The Rand analysis says the cybersecurity skills shortage is mostly at the high end of the capability scale - those commanding salaries of more than $200,000 to $250,000. The government pays less, according to the federal government pay scale, known as GS, however.
Annual Pay for Federal Cybersecurity Professionals, by Grade
High pay isn't the only way to attract and keep on staff IT security expertise. Libicki says many large organizations have identified ways to deal with the shortage through internal promotion and education efforts. That's what the NSA, the nation's largest employer of cybersecurity talent, is doing.
NSA has a very intensive internal schooling system, lasting as long as three years for some, an approach Rand says other organizations would find difficult to replicate. "The NSA makes rather than buys cybersecurity professionals," the report says.
But officials at the NSA, the Defense Department's e-intelligence agency, tell Rand researchers they're doing quite well in recruiting cybersecurity specialists. Nearly every cybersecurity position at the NSA is filled, with a vacancy rate of less than 1 percent, Rand reports.
The NSA has only 80 staff members assigned full time to recruit IT security specialists but another 300 employees have recruitment as an additional duty.

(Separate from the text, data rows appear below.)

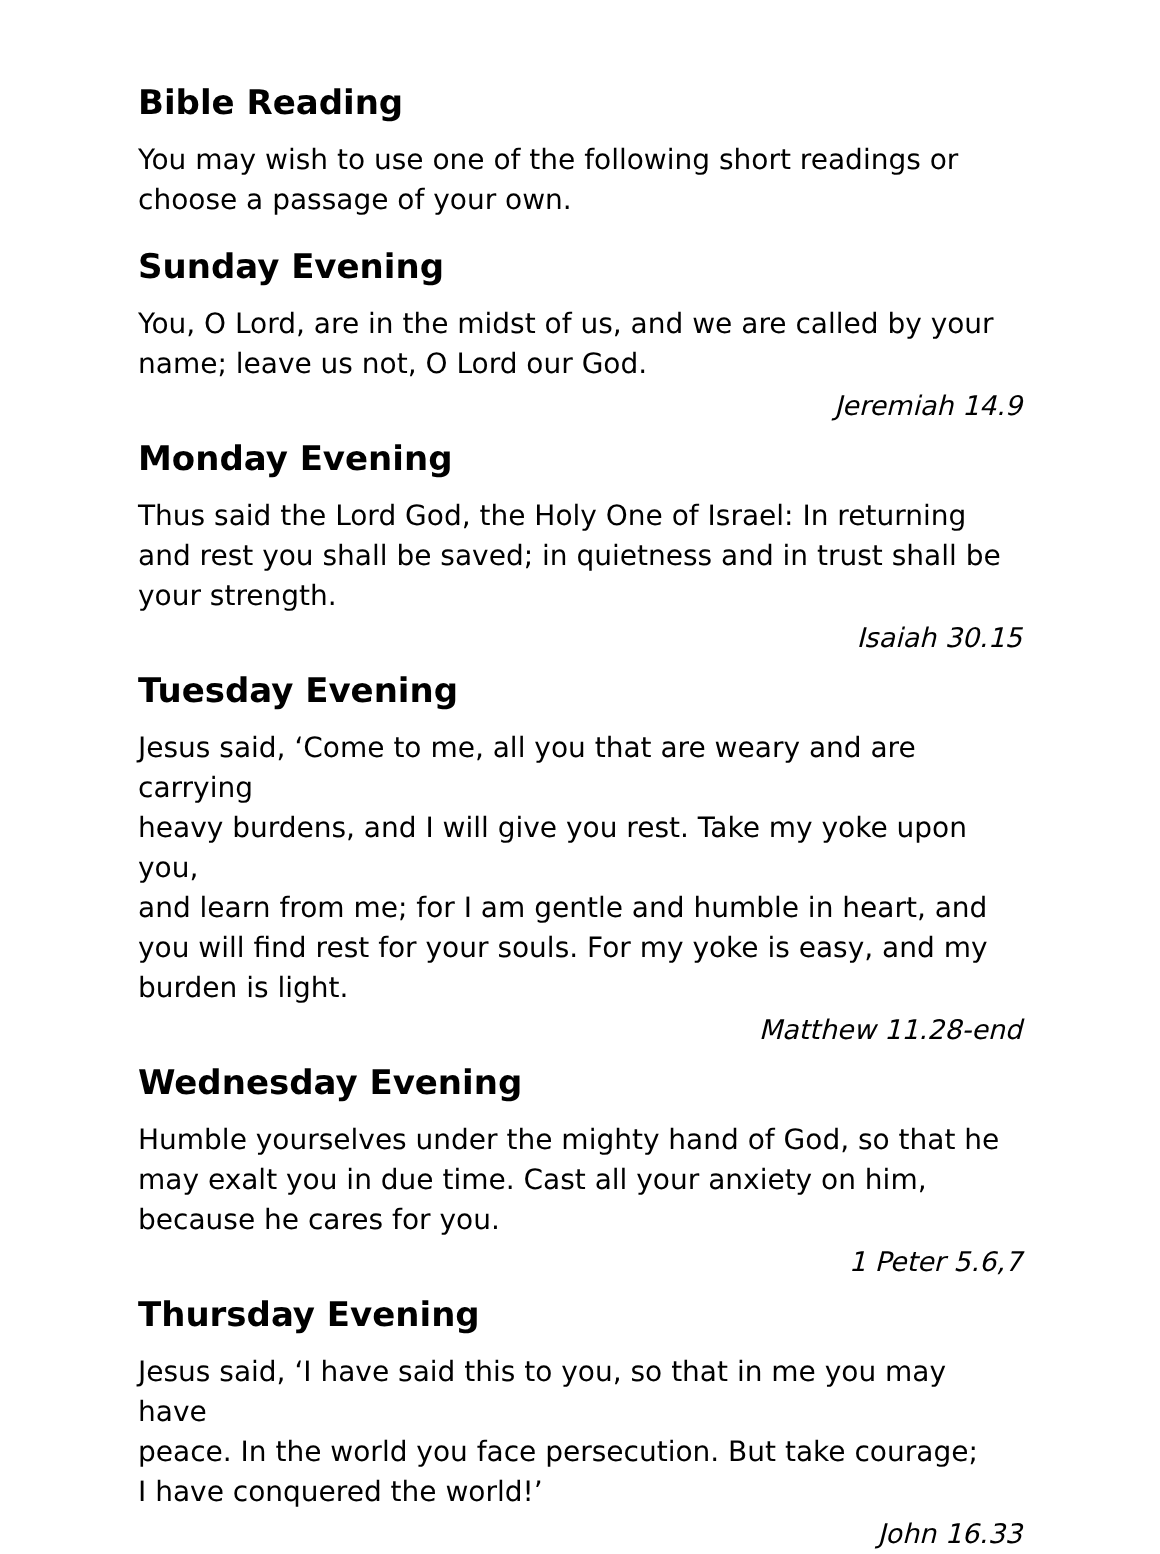Bible Reading
You may wish to use one of the following short readings or
choose a passage of your own.
Sunday Evening
You, O Lord, are in the midst of us, and we are called by your
name; leave us not, O Lord our God.
Jeremiah 14.9
Monday Evening
Thus said the Lord God, the Holy One of Israel: In returning
and rest you shall be saved; in quietness and in trust shall be
your strength.
Isaiah 30.15
Tuesday Evening
Jesus said, ‘Come to me, all you that are weary and are carrying
heavy burdens, and I will give you rest. Take my yoke upon you,
and learn from me; for I am gentle and humble in heart, and
you will find rest for your souls. For my yoke is easy, and my
burden is light.
Matthew 11.28-end
Wednesday Evening
Humble yourselves under the mighty hand of God, so that he
may exalt you in due time. Cast all your anxiety on him,
because he cares for you.
1 Peter 5.6,7
Thursday Evening
Jesus said, ‘I have said this to you, so that in me you may have
peace. In the world you face persecution. But take courage;
I have conquered the world!’
John 16.33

Another 1,500 NSA employees are involved in the recruitment and employment process. "All told, that is a great deal of effort - suggesting, from our perspective, that the difficulties of finding enough cybersecurity professionals can be largely met if sufficient energy is devoted to the task," the Rand report says.
To help increase the roster of cybersecurity professionals, the Rand analysts recommends the following steps:
- Waive civil service and other rules that prevent government agencies from hiring talented cybersecurity professionals should be waived for such hires.

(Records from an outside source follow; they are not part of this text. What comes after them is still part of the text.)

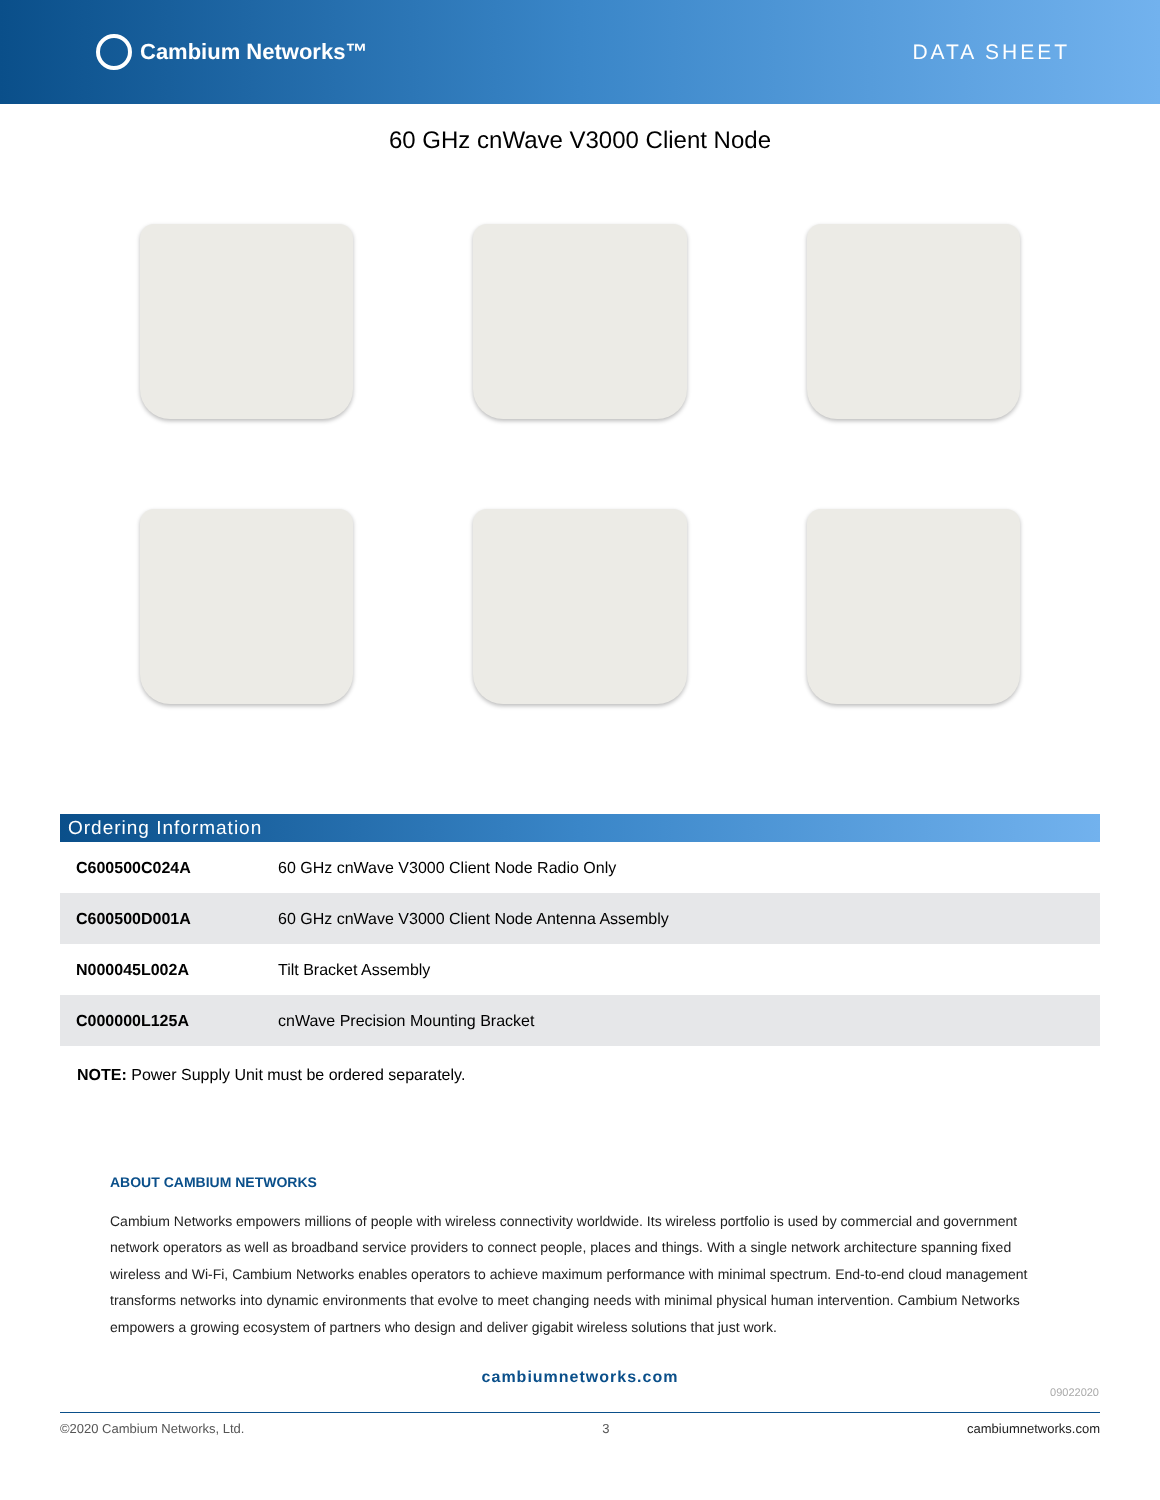Cambium Networks™ DATA SHEET
60 GHz cnWave V3000 Client Node
Ordering Information
| C600500C024A | 60 GHz cnWave V3000 Client Node Radio Only |
| C600500D001A | 60 GHz cnWave V3000 Client Node Antenna Assembly |
| N000045L002A | Tilt Bracket Assembly |
| C000000L125A | cnWave Precision Mounting Bracket |
NOTE: Power Supply Unit must be ordered separately.
ABOUT CAMBIUM NETWORKS
Cambium Networks empowers millions of people with wireless connectivity worldwide. Its wireless portfolio is used by commercial and government network operators as well as broadband service providers to connect people, places and things. With a single network architecture spanning fixed wireless and Wi-Fi, Cambium Networks enables operators to achieve maximum performance with minimal spectrum. End-to-end cloud management transforms networks into dynamic environments that evolve to meet changing needs with minimal physical human intervention. Cambium Networks empowers a growing ecosystem of partners who design and deliver gigabit wireless solutions that just work.
cambiumnetworks.com
09022020
©2020 Cambium Networks, Ltd. 3 cambiumnetworks.com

- Earmark a modest amount of money for cybersecurity education programs to allow organizations to buy the necessary software licenses and computing and network equipment for their students.
- Refine testing to identify candidates likely to succeed in cybersecurity careers by investing in research to assess an innate ability to learn and understand the cyber domain and the nuances of information manipulation or protection.

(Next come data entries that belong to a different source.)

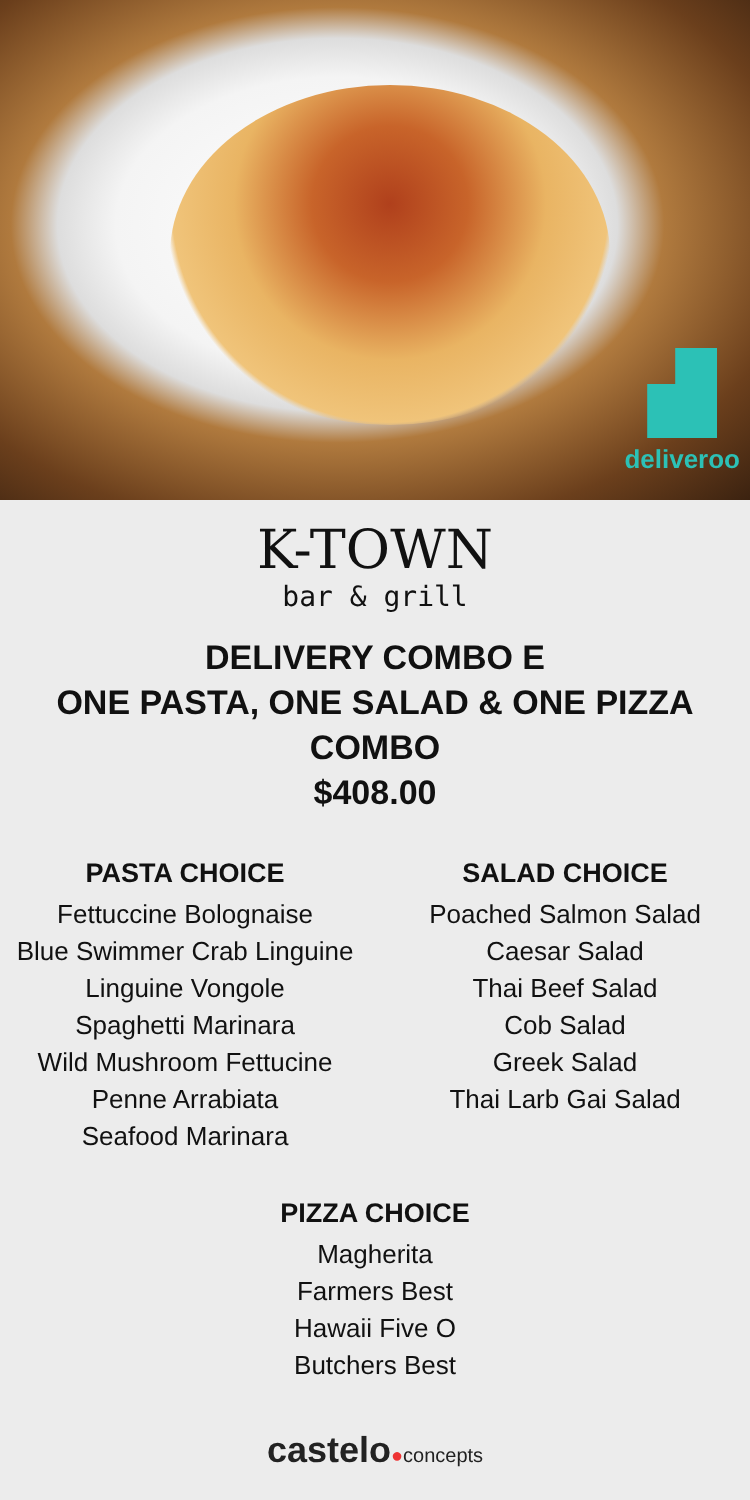deliveroo
K-TOWN
bar & grill
DELIVERY COMBO E
ONE PASTA, ONE SALAD & ONE PIZZA COMBO
$408.00
PASTA CHOICE
Fettuccine Bolognaise
Blue Swimmer Crab Linguine
Linguine Vongole
Spaghetti Marinara
Wild Mushroom Fettucine
Penne Arrabiata
Seafood Marinara
SALAD CHOICE
Poached Salmon Salad
Caesar Salad
Thai Beef Salad
Cob Salad
Greek Salad
Thai Larb Gai Salad
PIZZA CHOICE
Magherita
Farmers Best
Hawaii Five O
Butchers Best
castelo●concepts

- Develop methods for all organizations to attract women into the profession, which could increase the long-term supply of cybersecurity experts (see How Can Women Advance? Let Them Fail).
The study says market forces should be able to address the strong demand for cybersecurity professionals in the long run. But it cautions not to over-recruit to the profession.
"Cybersecurity professionals take time to reach their potential; drastic steps taken today to increase their quantity and quality would not bear fruit for another five to 10 years," the report says. "By then, the current concern over cybersecurity could easily abate, driven by new technology and more secure architectures. Pushing too many people into the profession now could leave an overabundance of highly trained and narrowly skilled individuals who could better be serving national needs in other vocations."